-- Opening Marker --
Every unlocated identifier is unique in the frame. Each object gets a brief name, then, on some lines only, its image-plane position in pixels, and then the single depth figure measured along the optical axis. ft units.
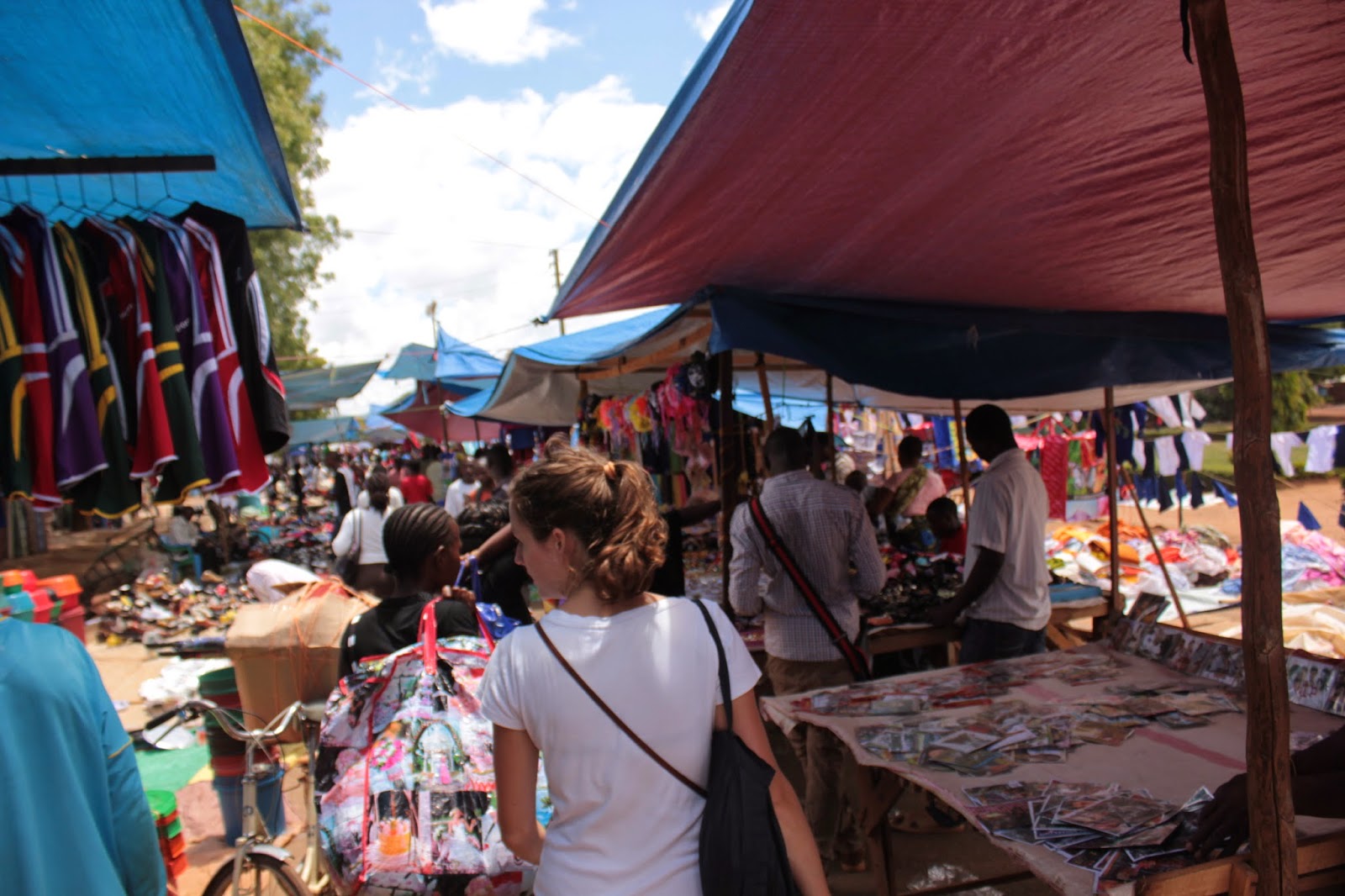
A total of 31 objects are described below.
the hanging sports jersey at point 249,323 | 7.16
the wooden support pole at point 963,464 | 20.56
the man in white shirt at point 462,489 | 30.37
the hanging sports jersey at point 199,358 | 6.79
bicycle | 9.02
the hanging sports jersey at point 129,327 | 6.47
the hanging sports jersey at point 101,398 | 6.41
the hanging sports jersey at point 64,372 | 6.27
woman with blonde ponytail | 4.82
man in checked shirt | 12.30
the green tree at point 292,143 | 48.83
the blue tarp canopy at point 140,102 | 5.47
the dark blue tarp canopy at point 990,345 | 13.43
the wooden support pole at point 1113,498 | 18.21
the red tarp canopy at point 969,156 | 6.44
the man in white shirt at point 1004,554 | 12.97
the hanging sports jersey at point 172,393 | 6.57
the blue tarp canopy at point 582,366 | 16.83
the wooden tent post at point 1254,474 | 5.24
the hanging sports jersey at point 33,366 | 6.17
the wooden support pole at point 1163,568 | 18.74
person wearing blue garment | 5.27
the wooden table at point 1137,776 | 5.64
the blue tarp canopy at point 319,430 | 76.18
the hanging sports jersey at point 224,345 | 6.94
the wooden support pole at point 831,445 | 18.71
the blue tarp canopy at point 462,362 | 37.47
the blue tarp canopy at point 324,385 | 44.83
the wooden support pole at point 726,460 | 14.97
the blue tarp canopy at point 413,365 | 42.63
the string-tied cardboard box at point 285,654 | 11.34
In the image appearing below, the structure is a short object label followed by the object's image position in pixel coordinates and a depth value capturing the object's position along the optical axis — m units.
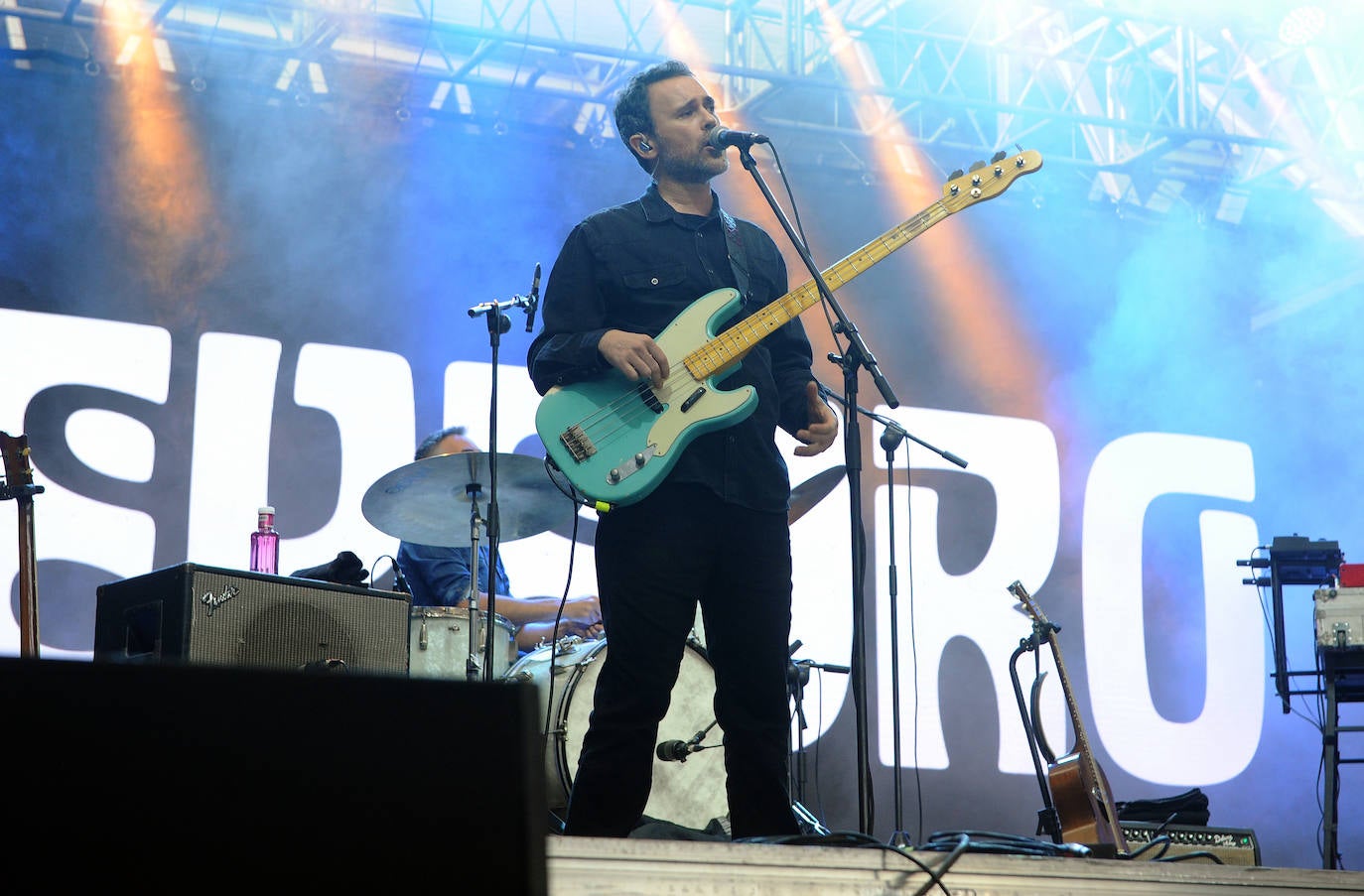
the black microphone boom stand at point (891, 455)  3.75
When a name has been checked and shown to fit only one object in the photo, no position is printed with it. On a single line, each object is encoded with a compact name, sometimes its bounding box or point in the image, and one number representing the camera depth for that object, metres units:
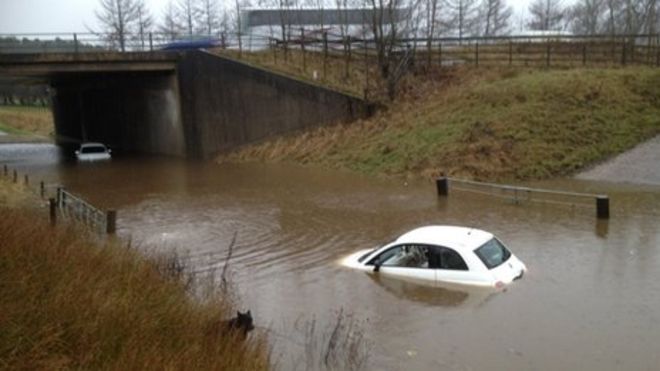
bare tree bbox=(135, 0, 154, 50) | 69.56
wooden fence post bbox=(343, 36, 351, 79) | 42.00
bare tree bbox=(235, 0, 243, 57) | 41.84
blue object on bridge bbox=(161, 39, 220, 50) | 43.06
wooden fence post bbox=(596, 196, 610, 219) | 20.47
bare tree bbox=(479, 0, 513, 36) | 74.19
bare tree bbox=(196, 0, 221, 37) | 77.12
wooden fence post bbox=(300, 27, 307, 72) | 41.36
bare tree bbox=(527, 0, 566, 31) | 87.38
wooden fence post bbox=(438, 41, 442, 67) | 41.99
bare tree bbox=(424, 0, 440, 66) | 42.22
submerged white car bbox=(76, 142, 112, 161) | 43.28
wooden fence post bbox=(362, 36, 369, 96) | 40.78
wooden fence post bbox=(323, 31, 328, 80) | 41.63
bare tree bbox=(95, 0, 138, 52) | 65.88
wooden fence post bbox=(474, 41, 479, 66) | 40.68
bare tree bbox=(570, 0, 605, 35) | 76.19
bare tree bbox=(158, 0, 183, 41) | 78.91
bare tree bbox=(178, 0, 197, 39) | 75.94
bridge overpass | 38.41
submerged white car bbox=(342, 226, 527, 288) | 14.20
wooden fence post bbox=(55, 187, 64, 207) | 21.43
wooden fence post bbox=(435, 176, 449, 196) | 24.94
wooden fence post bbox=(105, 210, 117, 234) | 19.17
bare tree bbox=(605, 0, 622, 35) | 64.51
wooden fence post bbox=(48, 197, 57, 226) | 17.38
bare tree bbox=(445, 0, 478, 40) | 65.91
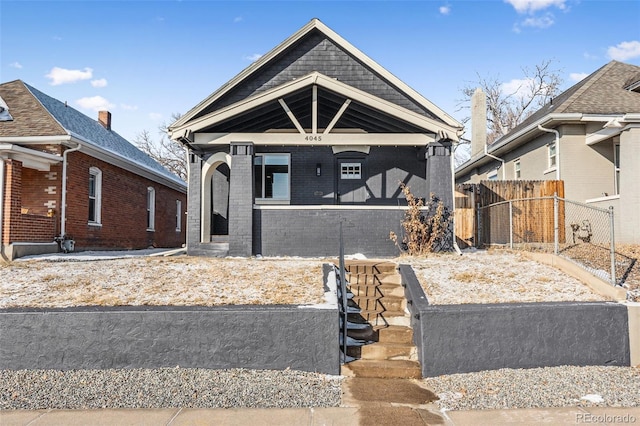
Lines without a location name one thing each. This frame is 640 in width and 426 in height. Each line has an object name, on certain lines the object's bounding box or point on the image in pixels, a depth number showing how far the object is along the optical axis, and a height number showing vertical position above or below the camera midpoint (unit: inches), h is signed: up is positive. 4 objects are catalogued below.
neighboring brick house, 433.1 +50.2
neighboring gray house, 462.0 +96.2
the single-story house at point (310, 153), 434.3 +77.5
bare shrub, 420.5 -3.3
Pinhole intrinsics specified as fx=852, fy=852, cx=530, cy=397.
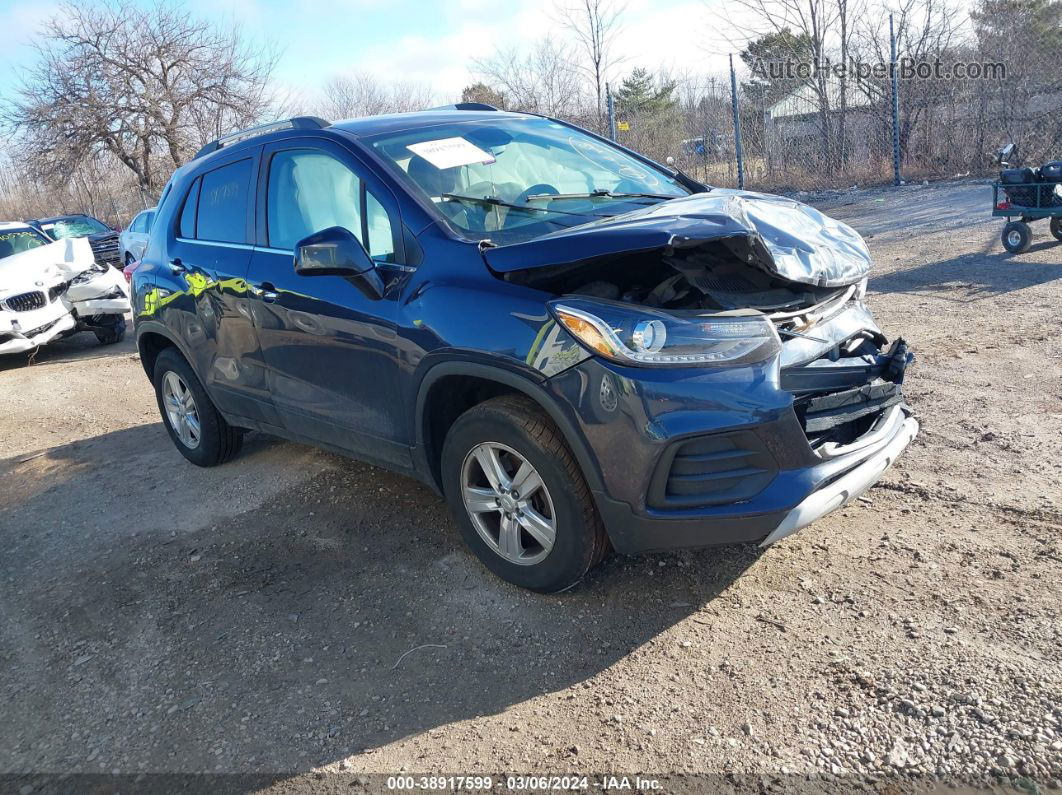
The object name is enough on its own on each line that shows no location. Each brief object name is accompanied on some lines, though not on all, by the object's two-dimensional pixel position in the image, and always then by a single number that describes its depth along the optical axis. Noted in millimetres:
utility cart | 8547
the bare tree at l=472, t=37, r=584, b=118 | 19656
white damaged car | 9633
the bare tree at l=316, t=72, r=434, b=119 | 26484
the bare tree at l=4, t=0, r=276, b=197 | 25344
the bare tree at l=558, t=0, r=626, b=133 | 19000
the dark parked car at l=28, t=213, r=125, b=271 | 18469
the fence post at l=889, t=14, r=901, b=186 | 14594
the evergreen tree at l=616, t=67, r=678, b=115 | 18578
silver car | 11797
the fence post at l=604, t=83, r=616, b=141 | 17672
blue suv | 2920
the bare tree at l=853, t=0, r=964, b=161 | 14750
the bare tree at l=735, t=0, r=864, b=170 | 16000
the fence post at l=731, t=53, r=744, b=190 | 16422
-- Closing Marker --
[Task to carry out] In your copy of the listing above, reproduce each line exactly and omit all pictures.

[Completed exercise]
Every unlocated identifier is unique in the frame. Each object gets a brief name, then, on some lines only, its image-plane position in pixels, and then the single depth figure measured along the optical axis. ft units.
A total of 31 objects are described below.
the hanging sports jersey at point 249,323 | 7.16
the wooden support pole at point 963,464 | 20.56
the man in white shirt at point 462,489 | 30.37
the hanging sports jersey at point 199,358 | 6.79
bicycle | 9.02
the hanging sports jersey at point 129,327 | 6.47
the hanging sports jersey at point 101,398 | 6.41
the hanging sports jersey at point 64,372 | 6.27
woman with blonde ponytail | 4.82
man in checked shirt | 12.30
the green tree at point 292,143 | 48.83
the blue tarp canopy at point 140,102 | 5.47
the dark blue tarp canopy at point 990,345 | 13.43
the wooden support pole at point 1113,498 | 18.21
the red tarp canopy at point 969,156 | 6.44
the man in white shirt at point 1004,554 | 12.97
the hanging sports jersey at point 172,393 | 6.57
the blue tarp canopy at point 582,366 | 16.83
the wooden tent post at point 1254,474 | 5.24
the hanging sports jersey at point 33,366 | 6.17
the wooden support pole at point 1163,568 | 18.74
person wearing blue garment | 5.27
the wooden table at point 1137,776 | 5.64
the blue tarp canopy at point 319,430 | 76.18
the hanging sports jersey at point 224,345 | 6.94
the wooden support pole at point 831,445 | 18.71
the blue tarp canopy at point 462,362 | 37.47
the blue tarp canopy at point 324,385 | 44.83
the wooden support pole at point 726,460 | 14.97
the blue tarp canopy at point 413,365 | 42.63
the string-tied cardboard box at point 285,654 | 11.34
In the image appearing below, the structure is a short object label followed by the object's image position in pixel coordinates and a depth value capturing the object's position along the optical axis — m units.
the black microphone boom stand at point (891, 455)  3.75
When a name has been checked and shown to fit only one object in the photo, no position is printed with it. On a single line, each object is encoded with a compact name, sometimes its bounding box or point in the image, and one number representing the camera depth for that object, metres units:
bare tree bbox=(135, 0, 154, 50) | 69.56
wooden fence post bbox=(343, 36, 351, 79) | 42.00
bare tree bbox=(235, 0, 243, 57) | 41.84
blue object on bridge bbox=(161, 39, 220, 50) | 43.06
wooden fence post bbox=(596, 196, 610, 219) | 20.47
bare tree bbox=(479, 0, 513, 36) | 74.19
bare tree bbox=(196, 0, 221, 37) | 77.12
wooden fence post bbox=(300, 27, 307, 72) | 41.36
bare tree bbox=(527, 0, 566, 31) | 87.38
wooden fence post bbox=(438, 41, 442, 67) | 41.99
bare tree bbox=(424, 0, 440, 66) | 42.22
submerged white car bbox=(76, 142, 112, 161) | 43.28
wooden fence post bbox=(362, 36, 369, 96) | 40.78
wooden fence post bbox=(323, 31, 328, 80) | 41.63
bare tree bbox=(95, 0, 138, 52) | 65.88
wooden fence post bbox=(474, 41, 479, 66) | 40.68
bare tree bbox=(570, 0, 605, 35) | 76.19
bare tree bbox=(158, 0, 183, 41) | 78.91
bare tree bbox=(178, 0, 197, 39) | 75.94
bridge overpass | 38.41
submerged white car bbox=(342, 226, 527, 288) | 14.20
wooden fence post bbox=(55, 187, 64, 207) | 21.43
wooden fence post bbox=(435, 176, 449, 196) | 24.94
wooden fence post bbox=(105, 210, 117, 234) | 19.17
bare tree bbox=(605, 0, 622, 35) | 64.51
wooden fence post bbox=(48, 197, 57, 226) | 17.38
bare tree bbox=(445, 0, 478, 40) | 65.91
Lines without a location name one thing each. This frame is 640 in width and 426 in height. Each line has an object name, on certain lines the object's bounding box or point on the image in pixels, a depth number showing how far the object is along the optical axis, and a height number showing vertical position above or below the camera midpoint (unit: inches), h is signed: up is positive. 4 objects are catalogued below.
neighboring brick house, 433.1 +50.2
neighboring gray house, 462.0 +96.2
the single-story house at point (310, 153), 434.3 +77.5
bare shrub, 420.5 -3.3
Pinhole intrinsics specified as fx=852, fy=852, cx=530, cy=397.
The object name is enough on its own on each line that shows no location. Each brief object name is accompanied on some lines, though not on all, by the object's two-dimensional pixel position in the image, and always then by a single number that describes its depth along the optical axis. Noted in millimetres:
utility cart | 8547
the bare tree at l=472, t=37, r=584, b=118 | 19656
white damaged car | 9633
the bare tree at l=316, t=72, r=434, b=119 | 26484
the bare tree at l=4, t=0, r=276, b=197 | 25344
the bare tree at l=558, t=0, r=626, b=133 | 19000
the dark parked car at l=28, t=213, r=125, b=271 | 18469
the fence post at l=889, t=14, r=901, b=186 | 14594
the evergreen tree at l=616, t=67, r=678, b=115 | 18578
silver car | 11797
the fence post at l=604, t=83, r=616, b=141 | 17672
blue suv | 2920
the bare tree at l=853, t=0, r=964, b=161 | 14750
the bare tree at l=735, t=0, r=864, b=170 | 16000
the fence post at l=731, t=53, r=744, b=190 | 16422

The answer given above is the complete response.